January 22, 2014
Bacteria Contaminates Hospital Faucets, Aerators Carry Bulk Of The Microbial Load
April Flowers for redOrbit.com - Your Universe Online
A new study, led by the University of Genova, Italy, finds that infectious pathogen levels are higher in water obtained from hospital water taps with aerators than water from deeper in the plumbing system. Patients who are immunocompromised are at a higher risk of infection from such contaminated water.
"Aerators are a reservoir for drug-resistant bacteria and a source of infection for patients at risk," said Maria Luisa Cristina, PhD. "Safe water is vital to ensuring patient safety where waterborne infections increase morbidity, mortality, treatment costs, compensation claims and prolong hospital stays."
Hot and cold water samples from two tertiary care hospitals were collected for a year by the research team. The samples were collected from faucets used by healthcare professionals for handwashing, surgical washing and washing of medical equipment.
The growth of bacteria at both the faucet and deeper within the water distribution system was tracked by the researchers who carried out hot and cold water sampling using two methods. First, they took samples with the aerators in faucets in order to assess the risk at each outlet point. Second, they disinfected and flame sterilized the outlet point, then let the water run for two minutes to analyze the microbiological features of the plumbing system.
The total microbial load was found to be 10 times greater when aerators were in place, the researchers report, than after they had been sterilized. Opportunistic micro-organisms, such as Legionella spp., Acinetobacter spp. and other Gram-negative bacteria were shown to be significantly higher at the faucet than deeper in the plumbing system. Consistently low chlorine levels and hot water temperatures that were below the minimal temperature needed to prevent the growth of Legionella were noted throughout the study. These factors are both known to promote the growth of waterborne pathogens.

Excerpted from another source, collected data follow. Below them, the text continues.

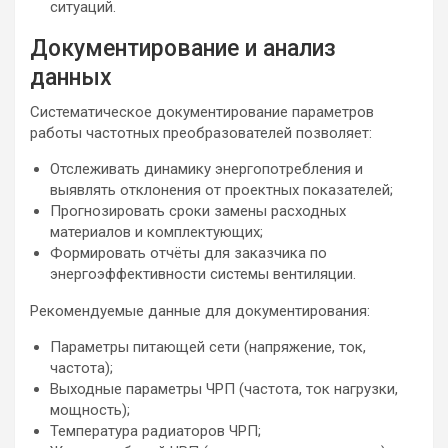
ситуаций.
Документирование и анализ
данных
Систематическое документирование параметров
работы частотных преобразователей позволяет:
Отслеживать динамику энергопотребления и
выявлять отклонения от проектных показателей;
Прогнозировать сроки замены расходных
материалов и комплектующих;
Формировать отчёты для заказчика по
энергоэффективности системы вентиляции.
Рекомендуемые данные для документирования:
Параметры питающей сети (напряжение, ток,
частота);
Выходные параметры ЧРП (частота, ток нагрузки,
мощность);
Температура радиаторов ЧРП;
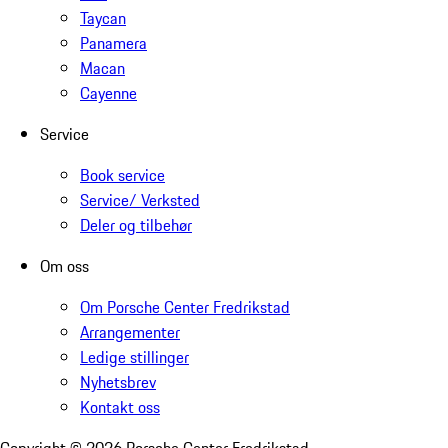
Taycan
Panamera
Macan
Cayenne
Service
Book service
Service/ Verksted
Deler og tilbehør
Om oss
Om Porsche Center Fredrikstad
Arrangementer
Ledige stillinger
Nyhetsbrev
Kontakt oss
Copyright ©
2026
Porsche Center Fredrikstad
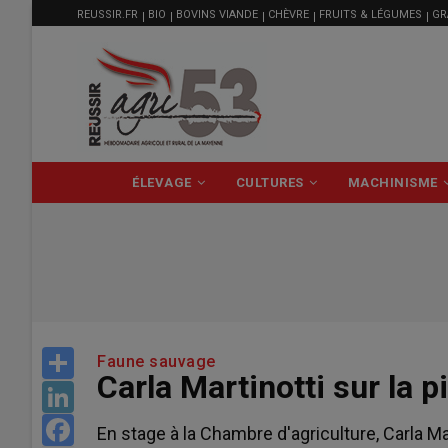
MENU
Aller
REUSSIR.FR
BIO
BOVINS VIANDE
CHÈVRE
FRUITS & LÉGUMES
GR
FILIÈRE
au
contenu
principal
NAVIGATION
ÉLEVAGE
CULTURES
MACHINISME
PRINCIPALE
Share
Faune sauvage
Carla Martinotti sur la 
LinkedIn
Facebook
En stage à la Chambre d'agriculture, Carla Mar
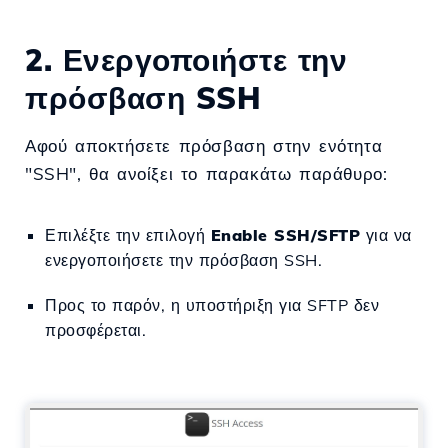
2. Ενεργοποιήστε την
πρόσβαση SSH
Αφού αποκτήσετε πρόσβαση στην ενότητα
"SSH", θα ανοίξει το παρακάτω παράθυρο:
Επιλέξτε την επιλογή
Enable SSH/SFTP
για να
ενεργοποιήσετε την πρόσβαση SSH.
Προς το παρόν, η υποστήριξη για SFTP δεν
προσφέρεται.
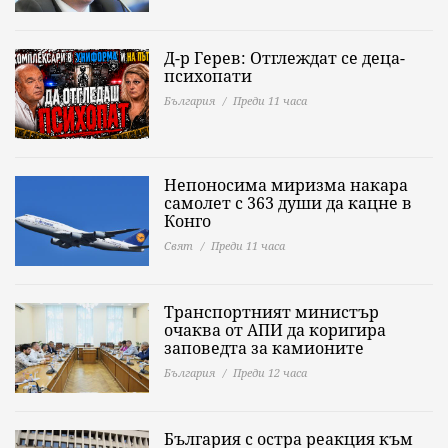
Д-р Герев: Отглеждат се деца-
психопати
България
Преди 11 часа
Непоносима миризма накара
самолет с 363 души да кацне в
Конго
Свят
Преди 11 часа
Транспортният министър
очаква от АПИ да коригира
заповедта за камионите
България
Преди 12 часа
България с остра реакция към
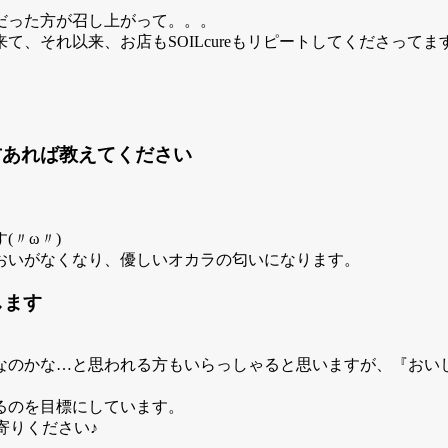
だった方が召し上がって。。。
れ以来、お店もSOILcureもリピートしてくださってます(//
い方あれば教えてください
(〃ω〃)
おいがなくなり、優しいオカラの匂いになります。
いします
なのかな…と思われる方もいらっしゃると思いますが、『おい
るのを目標にしています。
ち寄りください♪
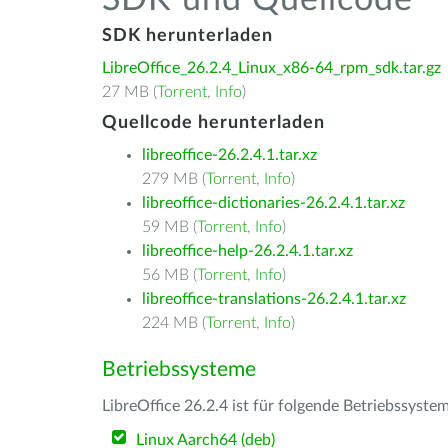
SDK und Quellcode
SDK herunterladen
LibreOffice_26.2.4_Linux_x86-64_rpm_sdk.tar.gz
27 MB (
Torrent
,
Info
)
Quellcode herunterladen
libreoffice-26.2.4.1.tar.xz
279 MB (
Torrent
,
Info
)
libreoffice-dictionaries-26.2.4.1.tar.xz
59 MB (
Torrent
,
Info
)
libreoffice-help-26.2.4.1.tar.xz
56 MB (
Torrent
,
Info
)
libreoffice-translations-26.2.4.1.tar.xz
224 MB (
Torrent
,
Info
)
Betriebssysteme
LibreOffice 26.2.4 ist für folgende Betriebssyste
Linux Aarch64 (deb)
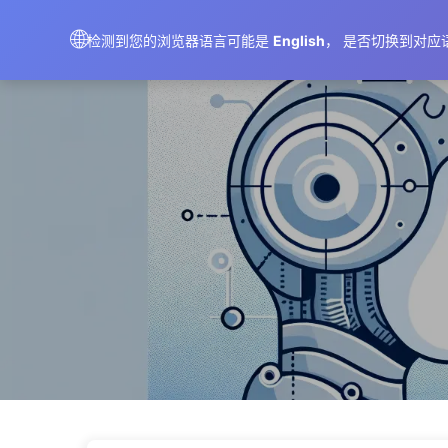
AIMeticulously
🌐
检测到您的浏览器语言可能是
English
， 是否切换到对应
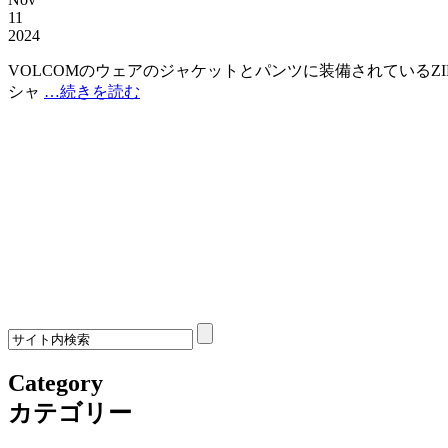
11
2024
VOLCOMのウェアのジャケットとパンツに装備されているZ
シャ
…続きを読む
Category
カテゴリー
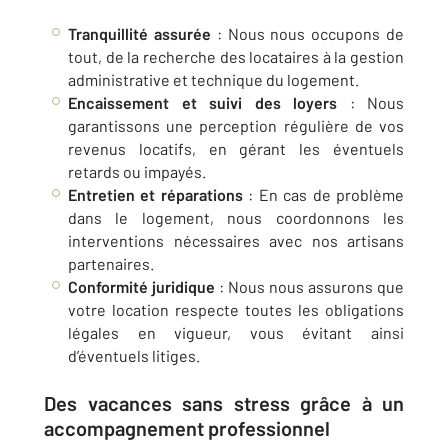
Tranquillité assurée
: Nous nous occupons de
tout, de la recherche des locataires à la gestion
administrative et technique du logement.
Encaissement et suivi des loyers
: Nous
garantissons une perception régulière de vos
revenus locatifs, en gérant les éventuels
retards ou impayés.
Entretien et réparations
: En cas de problème
dans le logement, nous coordonnons les
interventions nécessaires avec nos artisans
partenaires.
Conformité juridique
: Nous nous assurons que
votre location respecte toutes les obligations
légales en vigueur, vous évitant ainsi
d’éventuels litiges.
Des vacances sans stress grâce à un
accompagnement professionnel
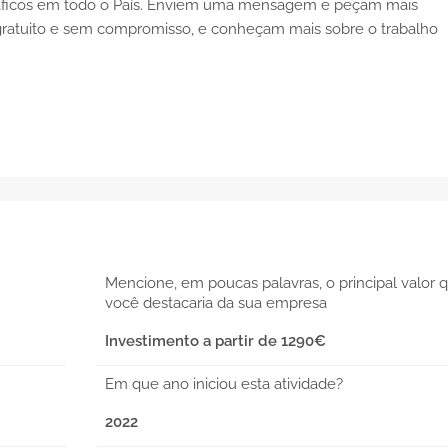
gráficos em todo o País. Enviem uma mensagem e peçam mais
gratuito e sem compromisso, e conheçam mais sobre o trabalho
Mencione, em poucas palavras, o principal valor 
você destacaria da sua empresa
Investimento a partir de 1290€
Em que ano iniciou esta atividade?
2022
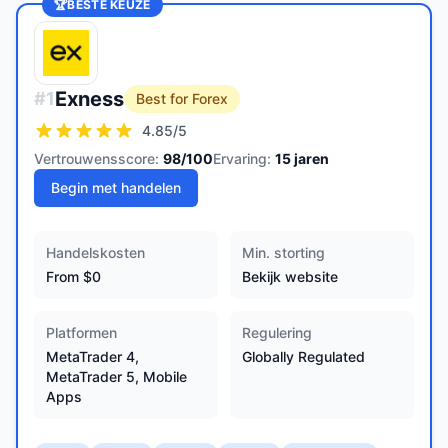
🏆
BESTE KEUZE
Exness
#
1
Best for Forex
4.85
/5
Vertrouwensscore:
98
/100
Ervaring:
15
jaren
Begin met handelen
Handelskosten
Min. storting
From $0
Bekijk website
Platformen
Regulering
MetaTrader 4,
Globally Regulated
MetaTrader 5, Mobile
Apps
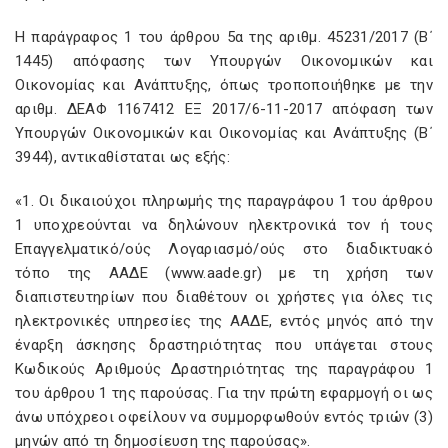
Η παράγραφος 1 του άρθρου 5α της αριθμ. 45231/2017 (Β΄
1445) απόφασης των Υπουργών Οικονομικών και
Οικονομίας και Ανάπτυξης, όπως τροποποιήθηκε με την
αριθμ. ΔΕΑΦ 1167412 ΕΞ 2017/6-11-2017 απόφαση των
Υπουργών Οικονομικών και Οικονομίας και Ανάπτυξης (Β΄
3944), αντικαθίσταται ως εξής:
«
1. Οι δικαιούχοι πληρωμής της παραγράφου 1 του άρθρου
1 υποχρεούνται να δηλώνουν ηλεκτρονικά τον ή τους
Επαγγελματικό/ούς Λογαριασμό/ούς στο διαδικτυακό
τόπο της ΑΑΔΕ (www.aade.gr) με τη χρήση των
διαπιστευτηρίων που διαθέτουν οι χρήστες για όλες τις
ηλεκτρονικές υπηρεσίες της ΑΑΔΕ, εντός μηνός από την
έναρξη άσκησης δραστηριότητας που υπάγεται στους
Κωδικούς Αριθμούς Δραστηριότητας της παραγράφου 1
του άρθρου 1 της παρούσας. Για την πρώτη εφαρμογή οι ως
άνω υπόχρεοι οφείλουν να συμμορφωθούν εντός τριών (3)
μηνών από τη δημοσίευση της παρούσας
».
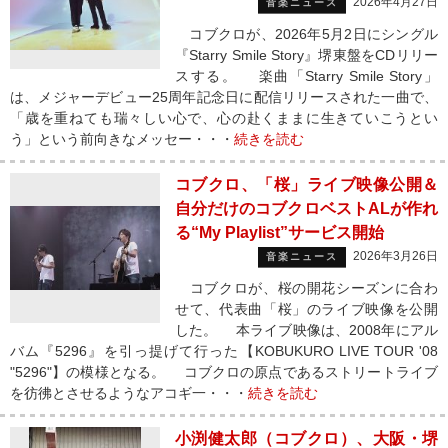
2026年4月27日
音楽ニュース
コブクロが、2026年5月2日にシングル
『Starry Smile Story』堺東盤をCDリリー
スする。 楽曲「Starry Smile Story」
は、メジャーデビュー25周年記念日に配信リリースされた一曲で、
「歳を重ねても瑞々しい心で、心の赴くままに生きていこうとい
う」という前向きなメッセー・・・
続きを読む
コブクロ、「桜」ライブ映像公開＆
自分だけのコブクロベストALが作れ
る“My Playlist”サービス開始
2026年3月26日
音楽ニュース
コブクロが、桜の開花シーズンに合わ
せて、代表曲「桜」のライブ映像を公開
した。 本ライブ映像は、2008年にアル
バム『5296』を引っ提げて行った【KOBUKURO LIVE TOUR '08
"5296"】の模様となる。 コブクロの原点であるストリートライブ
を彷彿とさせるようなアコギ一・・・
続きを読む
小渕健太郎（コブクロ）、大阪・堺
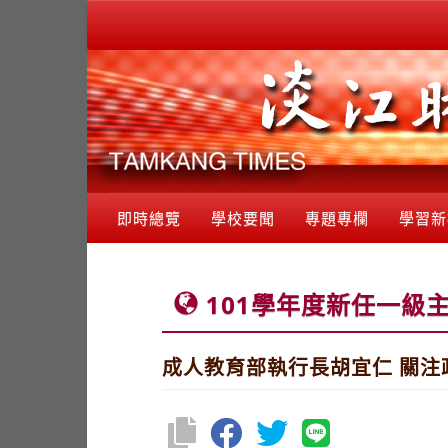
即時總覽
學校要聞
專題專欄
學習新
101學年度新任一級
成人教育部執行長胡宜仁 關注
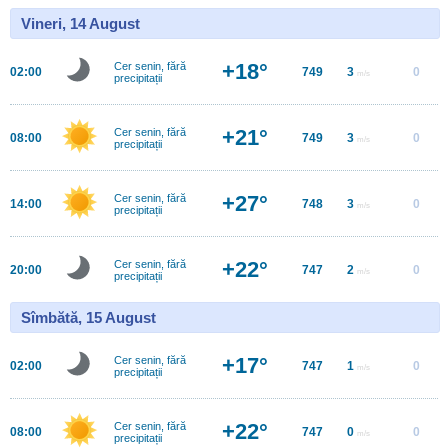
Vineri, 14 August
+18°
Cer senin, fără
02:00
749
3
0
m/s
precipitații
+21°
Cer senin, fără
08:00
749
3
0
m/s
precipitații
+27°
Cer senin, fără
14:00
748
3
0
m/s
precipitații
+22°
Cer senin, fără
20:00
747
2
0
m/s
precipitații
Sîmbătă, 15 August
+17°
Cer senin, fără
02:00
747
1
0
m/s
precipitații
+22°
Cer senin, fără
08:00
747
0
0
m/s
precipitații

Dr. Tara Palmore, MD, is a research specialist in infectious diseases at the National Institutes for Health (NIH) commented on the study, noting the need for additional research on the topic. "Hospitals tend to have large, complex waterworks with low-flow areas that produce stagnation and biofilm formation; hot and cold water temperatures that are not well regulated may be ideal for bacterial growth...the work of Cristina et al. is valuable in quantifying the frequency, magnitude, and location of the potential hazard to patients from hospital water in their facilities. There is still a significant gap in our understanding of how and when such risk translates to patient infections."
The findings were published recently in the journal Infection Control and Hospital Epidemiology.